What to do - Find each line below that includes "size", then copy it.
━━━ Data supplied ━━━
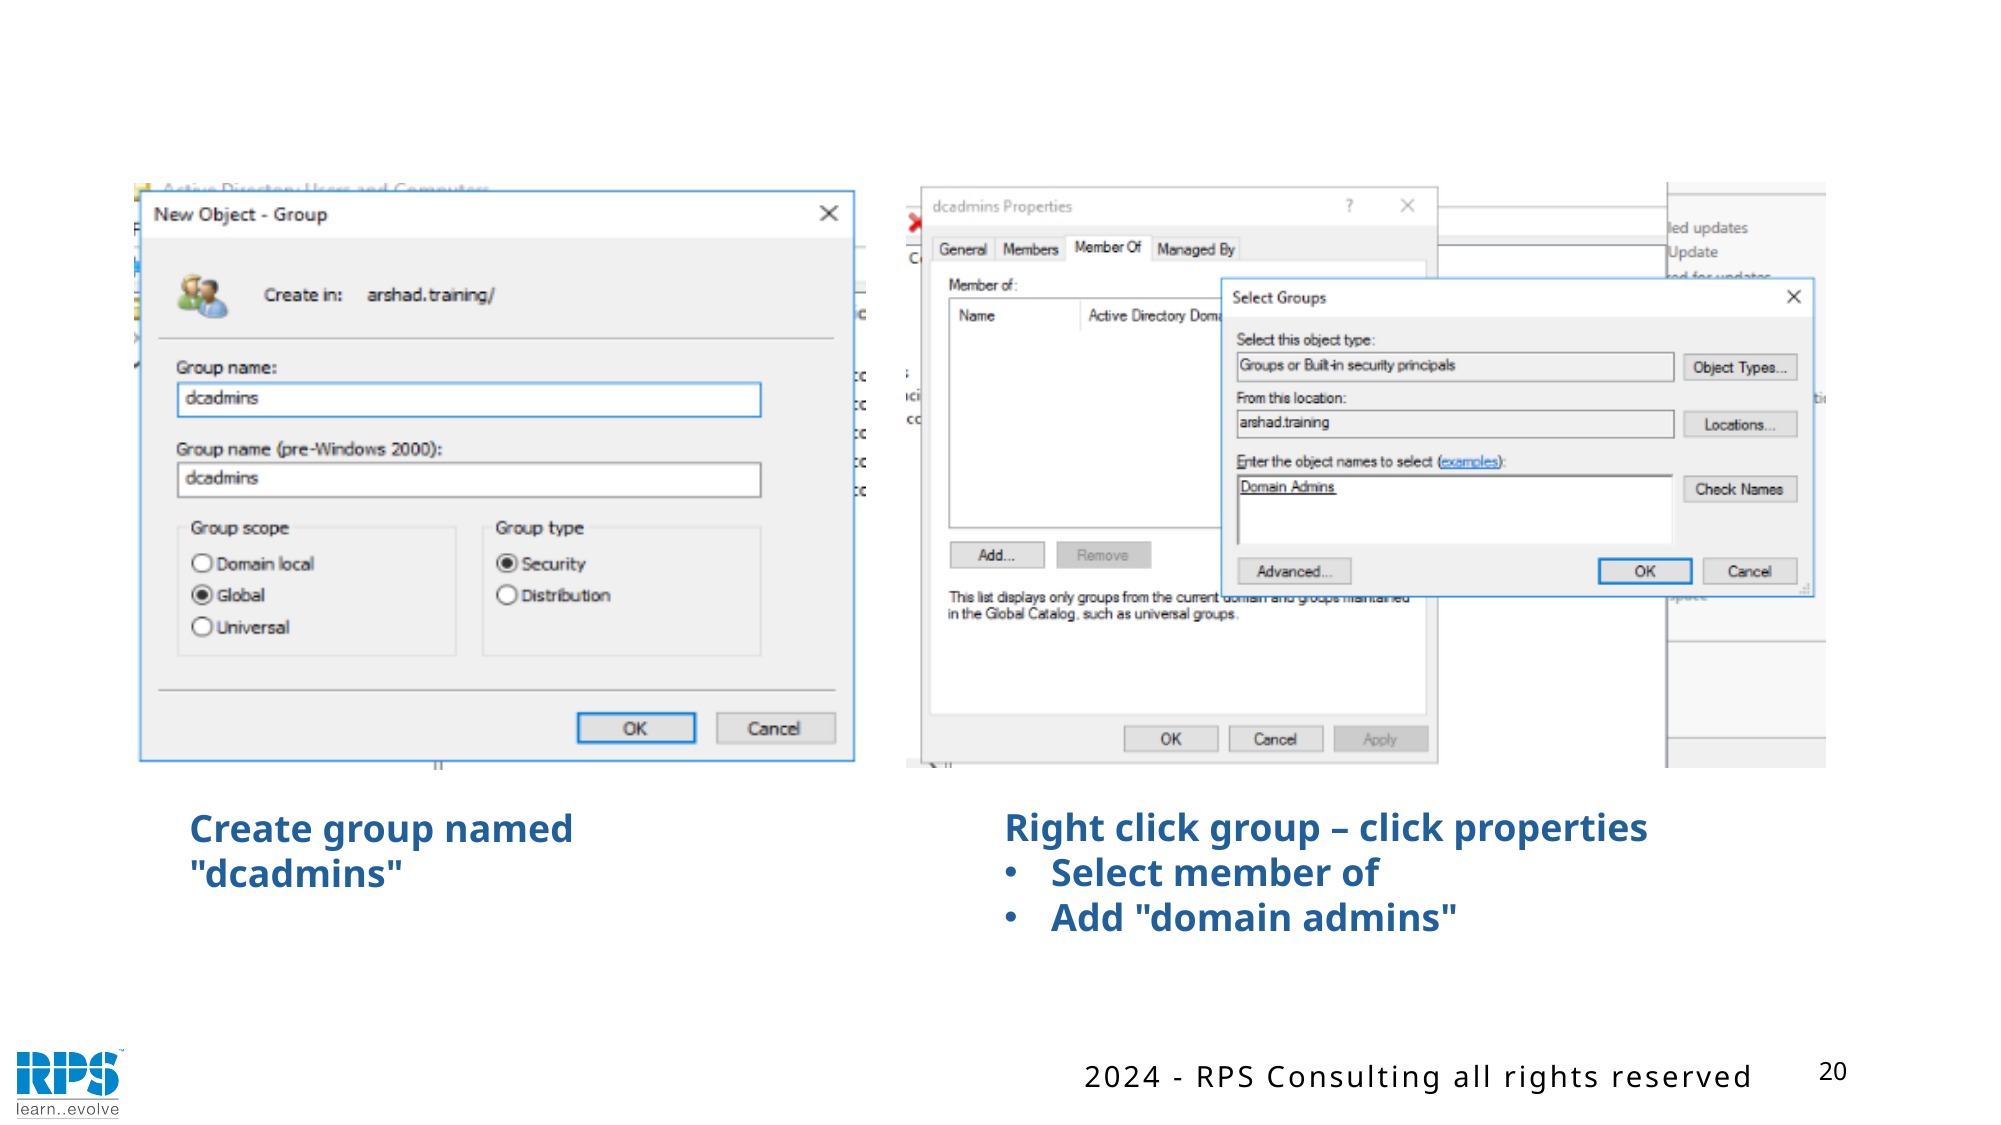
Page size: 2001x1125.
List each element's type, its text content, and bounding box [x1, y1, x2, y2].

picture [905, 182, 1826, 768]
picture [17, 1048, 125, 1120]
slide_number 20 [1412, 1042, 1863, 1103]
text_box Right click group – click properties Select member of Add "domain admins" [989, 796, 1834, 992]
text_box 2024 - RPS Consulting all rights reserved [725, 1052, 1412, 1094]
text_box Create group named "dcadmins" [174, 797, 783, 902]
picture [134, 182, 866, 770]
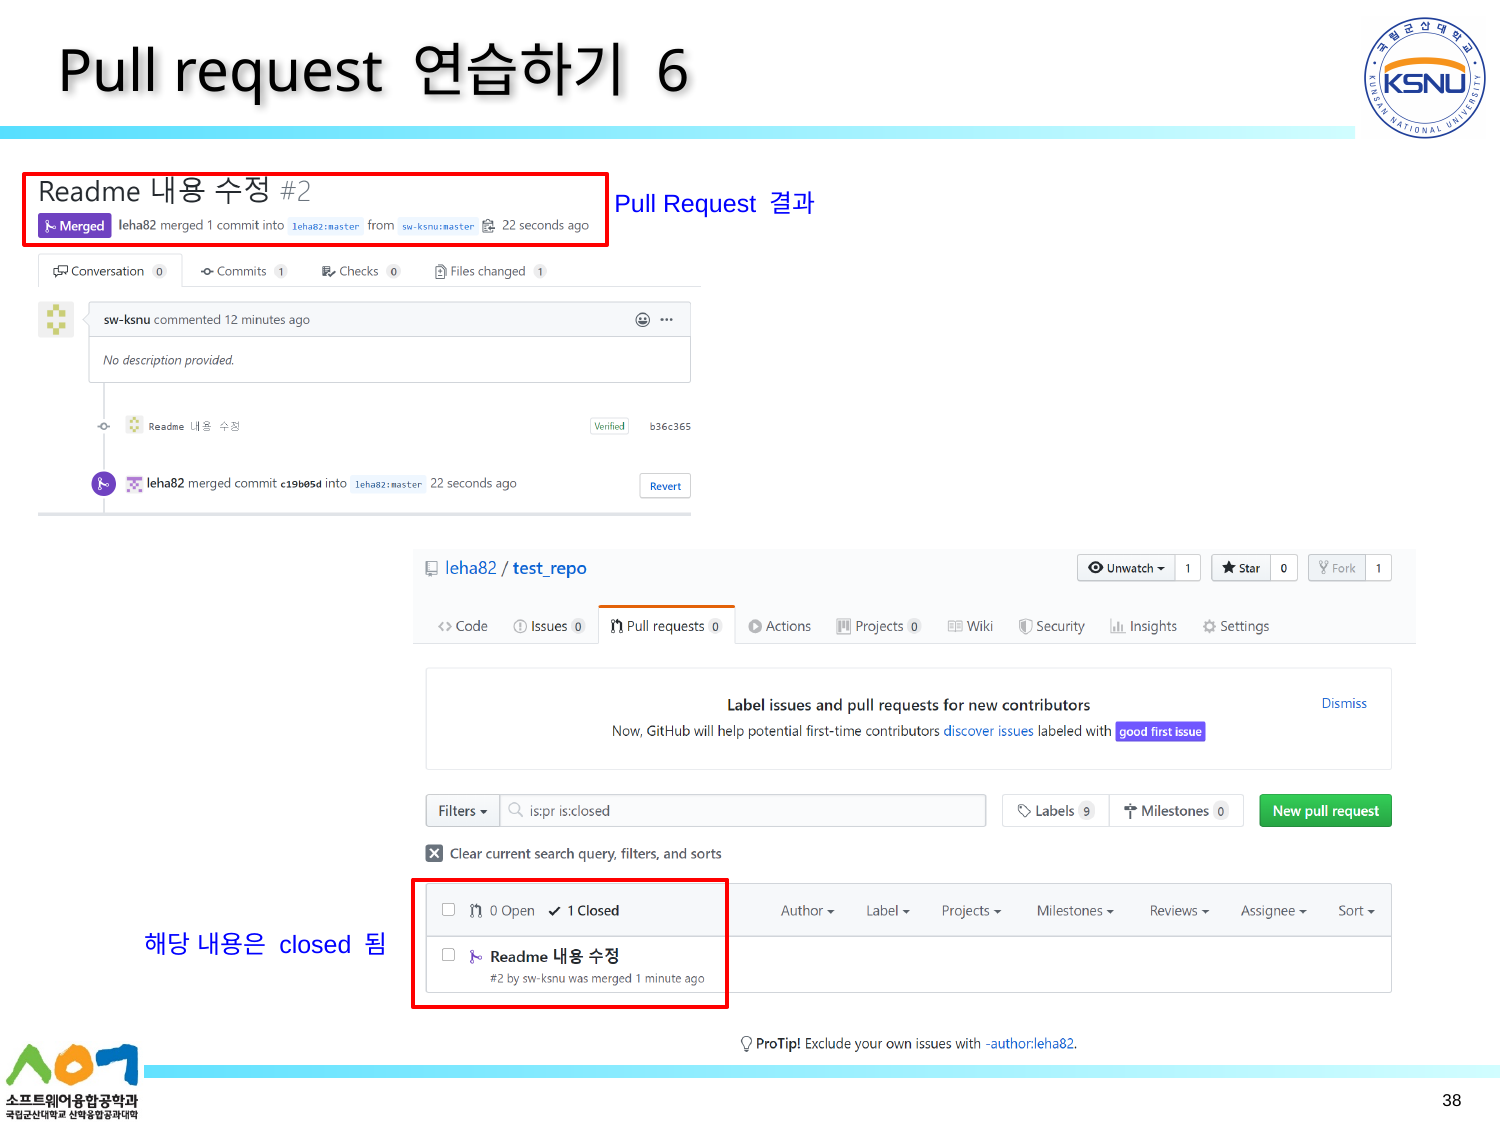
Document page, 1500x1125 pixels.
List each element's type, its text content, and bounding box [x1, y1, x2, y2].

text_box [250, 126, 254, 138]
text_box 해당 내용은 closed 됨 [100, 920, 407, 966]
━━━
━━━ Data supplied ━━━
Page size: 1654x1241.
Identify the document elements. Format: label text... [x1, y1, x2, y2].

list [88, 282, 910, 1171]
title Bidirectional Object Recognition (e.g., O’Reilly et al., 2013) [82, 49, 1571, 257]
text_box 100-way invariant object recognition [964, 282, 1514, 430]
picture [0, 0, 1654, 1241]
━━━
Result below -
Page size: 2001x1125.
Page size: 1654x1241.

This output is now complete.